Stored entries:
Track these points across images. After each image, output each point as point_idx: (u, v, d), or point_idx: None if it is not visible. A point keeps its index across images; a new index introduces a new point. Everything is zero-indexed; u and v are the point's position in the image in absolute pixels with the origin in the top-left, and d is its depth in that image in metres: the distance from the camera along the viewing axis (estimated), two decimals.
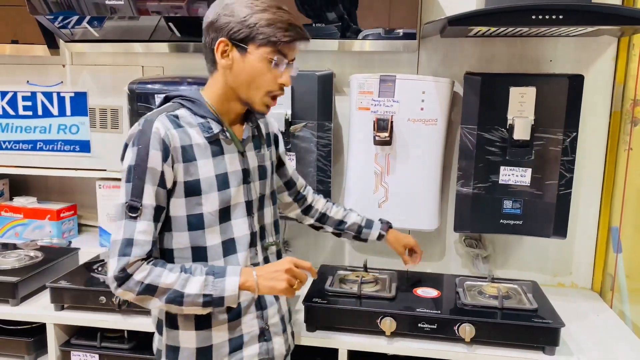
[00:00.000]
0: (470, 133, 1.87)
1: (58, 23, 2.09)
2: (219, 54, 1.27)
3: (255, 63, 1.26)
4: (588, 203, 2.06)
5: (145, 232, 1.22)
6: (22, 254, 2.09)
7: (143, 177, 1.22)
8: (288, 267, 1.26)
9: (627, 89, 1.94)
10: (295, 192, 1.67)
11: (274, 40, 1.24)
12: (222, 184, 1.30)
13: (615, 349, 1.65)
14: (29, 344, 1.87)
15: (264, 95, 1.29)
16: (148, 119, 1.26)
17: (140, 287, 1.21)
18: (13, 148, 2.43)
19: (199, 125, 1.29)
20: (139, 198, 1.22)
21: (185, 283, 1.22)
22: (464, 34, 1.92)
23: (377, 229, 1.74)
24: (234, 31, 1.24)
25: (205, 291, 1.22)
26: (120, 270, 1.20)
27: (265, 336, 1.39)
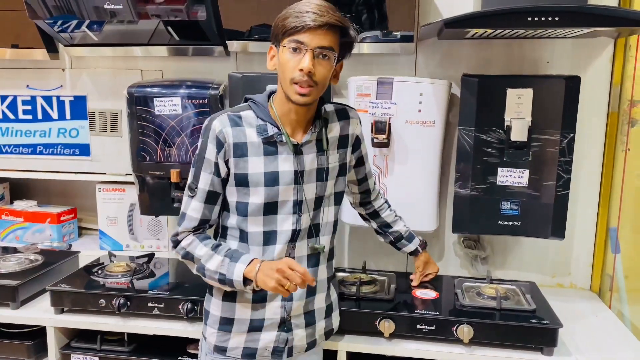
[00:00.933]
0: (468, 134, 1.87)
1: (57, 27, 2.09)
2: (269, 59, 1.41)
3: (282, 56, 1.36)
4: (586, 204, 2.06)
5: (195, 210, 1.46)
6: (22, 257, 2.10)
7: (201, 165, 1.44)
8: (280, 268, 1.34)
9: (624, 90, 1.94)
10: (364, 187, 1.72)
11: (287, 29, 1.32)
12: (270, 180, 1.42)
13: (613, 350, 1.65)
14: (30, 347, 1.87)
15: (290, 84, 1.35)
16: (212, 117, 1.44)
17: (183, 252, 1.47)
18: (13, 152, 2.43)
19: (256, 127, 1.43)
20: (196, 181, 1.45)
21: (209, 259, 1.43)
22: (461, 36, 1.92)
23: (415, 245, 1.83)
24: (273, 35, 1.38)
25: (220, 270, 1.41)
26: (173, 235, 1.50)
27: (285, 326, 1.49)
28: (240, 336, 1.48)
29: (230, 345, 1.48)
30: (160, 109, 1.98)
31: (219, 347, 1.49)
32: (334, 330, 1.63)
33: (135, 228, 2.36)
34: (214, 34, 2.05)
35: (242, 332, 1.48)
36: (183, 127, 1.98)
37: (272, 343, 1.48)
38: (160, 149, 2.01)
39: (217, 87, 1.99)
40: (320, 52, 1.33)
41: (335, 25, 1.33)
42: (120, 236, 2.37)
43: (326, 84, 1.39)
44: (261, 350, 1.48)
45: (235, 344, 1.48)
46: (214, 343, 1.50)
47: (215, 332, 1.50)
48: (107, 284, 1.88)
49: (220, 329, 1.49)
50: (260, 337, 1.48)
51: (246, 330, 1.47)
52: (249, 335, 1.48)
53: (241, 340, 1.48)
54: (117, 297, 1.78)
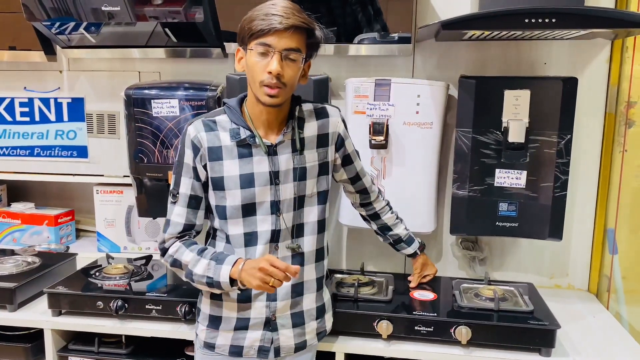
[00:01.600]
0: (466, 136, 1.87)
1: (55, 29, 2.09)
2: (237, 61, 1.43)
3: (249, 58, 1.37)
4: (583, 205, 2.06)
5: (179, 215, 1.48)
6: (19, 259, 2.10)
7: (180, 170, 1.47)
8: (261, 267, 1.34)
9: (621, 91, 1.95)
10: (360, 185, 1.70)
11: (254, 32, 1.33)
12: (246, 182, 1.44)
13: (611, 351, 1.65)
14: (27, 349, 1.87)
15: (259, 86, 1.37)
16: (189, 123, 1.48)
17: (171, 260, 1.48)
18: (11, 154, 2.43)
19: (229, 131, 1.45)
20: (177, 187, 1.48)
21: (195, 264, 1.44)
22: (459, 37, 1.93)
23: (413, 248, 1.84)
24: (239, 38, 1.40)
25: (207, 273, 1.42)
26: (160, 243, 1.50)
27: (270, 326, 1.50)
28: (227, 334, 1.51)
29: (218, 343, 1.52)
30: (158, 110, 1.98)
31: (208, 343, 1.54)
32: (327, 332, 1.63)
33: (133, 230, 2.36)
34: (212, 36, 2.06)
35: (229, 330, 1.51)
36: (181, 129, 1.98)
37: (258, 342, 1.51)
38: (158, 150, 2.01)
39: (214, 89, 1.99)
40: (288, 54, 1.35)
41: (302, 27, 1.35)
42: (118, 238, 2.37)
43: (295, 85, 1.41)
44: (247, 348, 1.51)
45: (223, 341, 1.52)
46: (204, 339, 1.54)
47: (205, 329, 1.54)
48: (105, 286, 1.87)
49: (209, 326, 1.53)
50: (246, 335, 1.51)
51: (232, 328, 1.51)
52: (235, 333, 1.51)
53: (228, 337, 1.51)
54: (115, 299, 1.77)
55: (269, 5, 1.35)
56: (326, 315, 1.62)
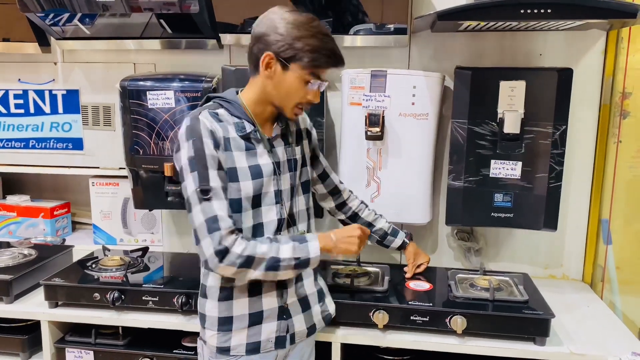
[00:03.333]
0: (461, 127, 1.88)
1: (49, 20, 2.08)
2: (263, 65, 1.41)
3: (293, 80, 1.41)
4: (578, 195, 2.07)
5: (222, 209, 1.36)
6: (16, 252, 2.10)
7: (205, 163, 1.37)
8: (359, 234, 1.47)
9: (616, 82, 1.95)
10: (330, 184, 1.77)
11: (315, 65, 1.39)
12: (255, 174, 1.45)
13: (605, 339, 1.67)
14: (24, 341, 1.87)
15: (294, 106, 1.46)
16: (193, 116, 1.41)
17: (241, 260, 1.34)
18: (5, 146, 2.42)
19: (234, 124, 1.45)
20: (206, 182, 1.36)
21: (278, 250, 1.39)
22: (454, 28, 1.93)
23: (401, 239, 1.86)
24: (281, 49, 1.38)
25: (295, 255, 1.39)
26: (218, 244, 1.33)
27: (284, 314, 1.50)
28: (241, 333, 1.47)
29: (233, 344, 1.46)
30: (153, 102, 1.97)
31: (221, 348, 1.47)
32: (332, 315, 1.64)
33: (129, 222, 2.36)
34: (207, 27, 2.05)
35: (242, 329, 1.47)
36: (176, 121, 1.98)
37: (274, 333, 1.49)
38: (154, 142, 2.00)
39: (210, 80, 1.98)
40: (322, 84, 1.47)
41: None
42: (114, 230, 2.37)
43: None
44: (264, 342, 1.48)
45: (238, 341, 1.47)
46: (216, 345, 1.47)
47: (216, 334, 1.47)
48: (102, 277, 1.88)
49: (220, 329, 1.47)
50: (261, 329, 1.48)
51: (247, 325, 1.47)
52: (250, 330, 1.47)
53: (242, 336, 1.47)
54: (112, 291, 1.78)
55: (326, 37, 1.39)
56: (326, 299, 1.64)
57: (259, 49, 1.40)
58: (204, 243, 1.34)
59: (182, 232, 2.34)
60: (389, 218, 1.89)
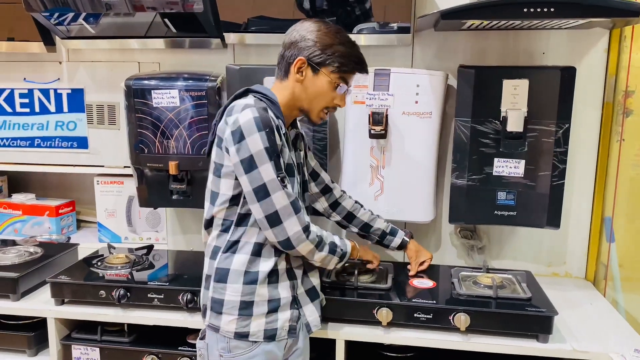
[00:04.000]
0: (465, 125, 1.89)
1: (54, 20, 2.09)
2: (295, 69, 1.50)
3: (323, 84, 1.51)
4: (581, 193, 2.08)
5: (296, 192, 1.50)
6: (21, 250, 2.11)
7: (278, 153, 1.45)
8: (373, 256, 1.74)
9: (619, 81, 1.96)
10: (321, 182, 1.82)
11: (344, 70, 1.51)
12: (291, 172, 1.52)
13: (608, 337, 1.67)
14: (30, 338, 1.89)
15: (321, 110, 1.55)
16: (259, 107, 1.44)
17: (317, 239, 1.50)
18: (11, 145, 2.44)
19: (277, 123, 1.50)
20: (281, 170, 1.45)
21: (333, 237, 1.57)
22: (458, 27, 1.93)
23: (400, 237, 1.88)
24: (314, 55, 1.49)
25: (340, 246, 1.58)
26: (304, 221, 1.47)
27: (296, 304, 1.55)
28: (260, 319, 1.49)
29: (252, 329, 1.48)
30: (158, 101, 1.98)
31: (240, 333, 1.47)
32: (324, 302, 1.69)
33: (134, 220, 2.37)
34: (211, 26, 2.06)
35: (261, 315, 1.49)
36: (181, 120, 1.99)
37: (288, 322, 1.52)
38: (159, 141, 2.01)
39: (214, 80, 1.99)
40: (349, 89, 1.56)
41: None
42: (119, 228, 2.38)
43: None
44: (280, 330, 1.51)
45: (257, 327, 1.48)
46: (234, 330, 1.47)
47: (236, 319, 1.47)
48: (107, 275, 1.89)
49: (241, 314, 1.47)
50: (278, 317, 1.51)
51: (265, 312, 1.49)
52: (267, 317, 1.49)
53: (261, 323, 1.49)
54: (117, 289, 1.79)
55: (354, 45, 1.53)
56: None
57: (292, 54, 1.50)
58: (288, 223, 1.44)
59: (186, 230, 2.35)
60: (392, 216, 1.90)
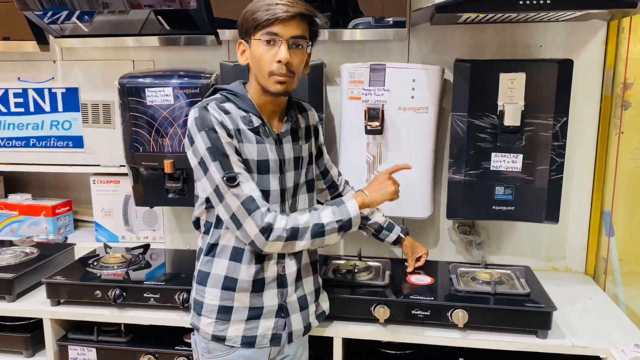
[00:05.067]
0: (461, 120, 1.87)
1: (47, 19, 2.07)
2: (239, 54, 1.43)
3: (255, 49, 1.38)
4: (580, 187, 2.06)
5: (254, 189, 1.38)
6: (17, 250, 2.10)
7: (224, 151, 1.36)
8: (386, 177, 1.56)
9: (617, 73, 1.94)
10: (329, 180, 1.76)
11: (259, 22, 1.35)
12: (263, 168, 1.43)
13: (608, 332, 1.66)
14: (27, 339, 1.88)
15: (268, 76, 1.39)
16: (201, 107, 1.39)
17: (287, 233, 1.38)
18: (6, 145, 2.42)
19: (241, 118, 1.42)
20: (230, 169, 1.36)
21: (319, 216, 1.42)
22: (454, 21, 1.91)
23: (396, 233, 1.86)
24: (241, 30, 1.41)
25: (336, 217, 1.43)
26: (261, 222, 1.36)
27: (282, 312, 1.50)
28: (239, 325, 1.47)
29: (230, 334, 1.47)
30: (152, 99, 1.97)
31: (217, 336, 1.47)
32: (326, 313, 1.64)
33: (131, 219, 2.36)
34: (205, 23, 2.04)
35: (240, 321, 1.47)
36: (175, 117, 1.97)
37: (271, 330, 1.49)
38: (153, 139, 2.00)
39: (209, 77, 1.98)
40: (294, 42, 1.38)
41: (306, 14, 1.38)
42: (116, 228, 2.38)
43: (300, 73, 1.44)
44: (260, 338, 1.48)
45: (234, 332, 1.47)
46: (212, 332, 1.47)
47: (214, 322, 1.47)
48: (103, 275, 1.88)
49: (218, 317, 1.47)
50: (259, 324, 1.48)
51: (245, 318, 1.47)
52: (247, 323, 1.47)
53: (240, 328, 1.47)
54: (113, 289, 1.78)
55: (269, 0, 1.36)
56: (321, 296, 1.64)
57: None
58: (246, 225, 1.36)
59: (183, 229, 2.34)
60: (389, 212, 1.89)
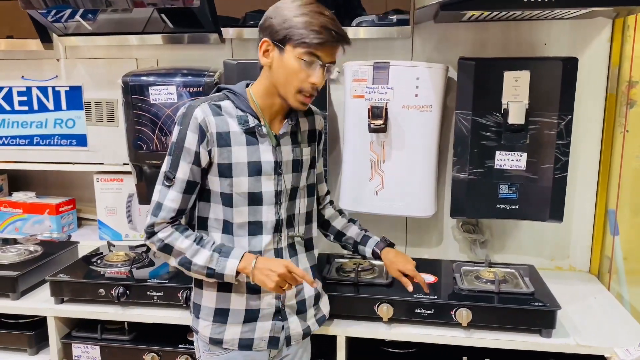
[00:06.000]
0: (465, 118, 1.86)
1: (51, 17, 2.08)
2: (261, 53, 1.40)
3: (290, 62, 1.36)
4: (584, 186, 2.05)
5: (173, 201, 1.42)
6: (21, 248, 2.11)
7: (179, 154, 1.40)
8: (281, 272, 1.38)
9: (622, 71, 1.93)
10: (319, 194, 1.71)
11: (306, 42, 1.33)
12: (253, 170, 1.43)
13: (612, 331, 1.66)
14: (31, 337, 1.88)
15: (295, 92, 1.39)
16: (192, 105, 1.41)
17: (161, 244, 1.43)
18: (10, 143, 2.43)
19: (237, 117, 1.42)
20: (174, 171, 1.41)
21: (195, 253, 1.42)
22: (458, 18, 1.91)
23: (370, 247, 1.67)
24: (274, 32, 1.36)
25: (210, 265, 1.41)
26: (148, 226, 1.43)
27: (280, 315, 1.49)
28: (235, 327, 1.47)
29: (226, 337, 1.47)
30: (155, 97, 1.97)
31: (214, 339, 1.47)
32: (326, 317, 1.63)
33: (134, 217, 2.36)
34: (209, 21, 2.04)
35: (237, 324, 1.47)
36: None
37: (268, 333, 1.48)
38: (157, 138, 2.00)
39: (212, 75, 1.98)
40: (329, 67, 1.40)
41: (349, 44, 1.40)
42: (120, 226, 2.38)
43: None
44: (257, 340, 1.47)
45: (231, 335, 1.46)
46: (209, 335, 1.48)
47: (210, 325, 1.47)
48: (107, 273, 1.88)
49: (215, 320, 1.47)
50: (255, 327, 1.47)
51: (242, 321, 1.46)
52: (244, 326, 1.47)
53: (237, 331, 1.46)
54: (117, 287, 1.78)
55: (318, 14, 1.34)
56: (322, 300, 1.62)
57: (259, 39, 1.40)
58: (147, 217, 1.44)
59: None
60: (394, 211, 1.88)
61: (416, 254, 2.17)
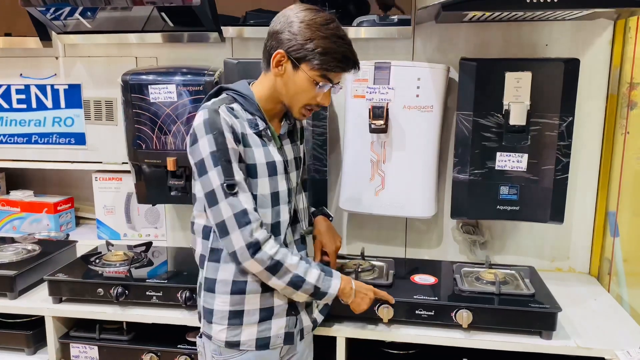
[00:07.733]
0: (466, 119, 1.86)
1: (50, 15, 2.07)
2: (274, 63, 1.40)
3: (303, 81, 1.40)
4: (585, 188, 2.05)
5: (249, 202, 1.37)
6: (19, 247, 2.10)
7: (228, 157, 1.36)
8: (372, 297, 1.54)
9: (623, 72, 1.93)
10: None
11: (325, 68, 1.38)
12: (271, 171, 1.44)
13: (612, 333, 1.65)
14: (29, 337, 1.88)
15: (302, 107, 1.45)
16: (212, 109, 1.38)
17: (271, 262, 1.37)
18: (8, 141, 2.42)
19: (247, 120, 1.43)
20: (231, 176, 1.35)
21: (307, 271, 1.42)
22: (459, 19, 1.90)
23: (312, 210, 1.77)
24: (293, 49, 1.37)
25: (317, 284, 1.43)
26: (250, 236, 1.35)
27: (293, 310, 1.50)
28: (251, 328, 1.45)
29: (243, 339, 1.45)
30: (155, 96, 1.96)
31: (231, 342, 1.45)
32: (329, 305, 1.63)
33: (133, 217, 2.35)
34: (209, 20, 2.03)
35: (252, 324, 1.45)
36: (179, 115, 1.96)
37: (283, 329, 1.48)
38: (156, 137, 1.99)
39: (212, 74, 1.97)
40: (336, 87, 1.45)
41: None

What to work on | Restate word for word the entries above, starting at the line with "31: (219, 347, 1.49)" and ending at the line with "54: (117, 297, 1.78)", inclusive, and no others.

Your response |
31: (219, 347, 1.49)
32: (334, 330, 1.63)
33: (135, 228, 2.36)
34: (214, 34, 2.05)
35: (242, 332, 1.48)
36: (183, 127, 1.98)
37: (272, 343, 1.48)
38: (160, 149, 2.01)
39: (217, 87, 1.99)
40: (320, 52, 1.33)
41: (335, 25, 1.33)
42: (120, 236, 2.37)
43: (326, 84, 1.39)
44: (261, 350, 1.48)
45: (235, 344, 1.48)
46: (214, 343, 1.50)
47: (215, 332, 1.50)
48: (107, 284, 1.88)
49: (220, 329, 1.49)
50: (260, 337, 1.48)
51: (246, 330, 1.47)
52: (249, 335, 1.48)
53: (241, 340, 1.48)
54: (117, 297, 1.78)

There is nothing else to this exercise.